God is with Israel if Israel will only be with God. And if the world
will only treat us fifty percent as well as we have treated them, it
is all we ask of them; and if they won't, we will still continue to do
them good. And when the day comes that all men will be brought to
justice, we want to feel conscientiously free from the blood of this
generation. Do we want the aged and infirm to go and preach the
Gospel. No. Had there been time yesterday, I would have very much
liked to have heard the brethren of the priesthood express their
feelings; but I would say to you, High Priests, get together and
humble yourselves before God, seek unto Him for wisdom to guide you in
all your operations, and prepare your-selves to magnify your offices
in the various duties of your calling, which is really that of
presiding, that when changes may take place in the present Stakes, or
other Stakes may be organized, you may be prepared as President and
council, as Bishops and council, as High Councils, or whatever office
you may be called to fill.

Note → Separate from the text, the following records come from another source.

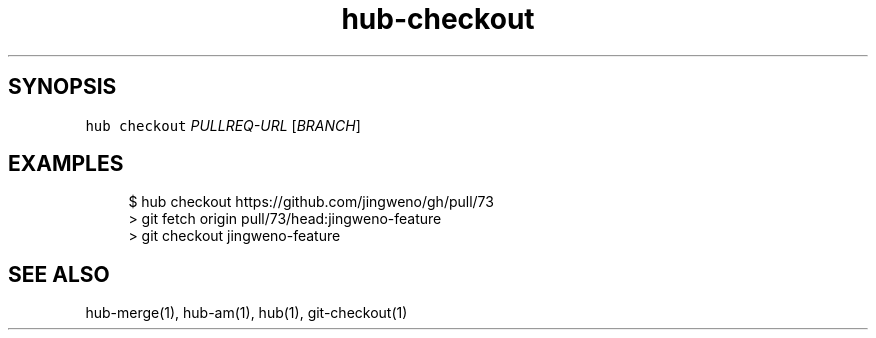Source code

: .TH "hub-checkout" "1" "13 Feb 2019" "hub version 2.9.0" "Check out the head of a pull request as a local branch."
.nh
.ad l
.SH "SYNOPSIS"
.P
\fB\fChub checkout\fR \fIPULLREQ\-URL\fP [\fIBRANCH\fP]
.SH "EXAMPLES"
.PP
.RS 4
.nf
$ hub checkout https://github.com/jingweno/gh/pull/73
> git fetch origin pull/73/head:jingweno\-feature
> git checkout jingweno\-feature
.fi
.RE
.SH "SEE ALSO"
.P
hub\-merge(1), hub\-am(1), hub(1), git\-checkout(1)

And I would say the same to the Seventies
and also to the Elders, prepare to magnify your callings. Let us
humble ourselves before God, and purify ourselves and walk in
uprightness before him and live our religion and magnify our calling,
and be quick and active and diligent; and energetic in the performance
of our duties, and the power of God will rest upon the Priesthood, and
they will be prepared to go to the nations to proclaim the Gospel
message to all peoples.
I do not know how many we will want to call at our approaching
conference; I have had applications for twenty to fill missions
in the Southern States, besides a great many other places, but whether
few or many be needed, we must be in readiness at all times and under
all circumstances to magnify our Priesthood and to do everything
required of us. We will build our Temples and be Saviors on Mount
Zion, and the kingdom will be our Lord's.
God bless you and lead you in the paths of life. Amen.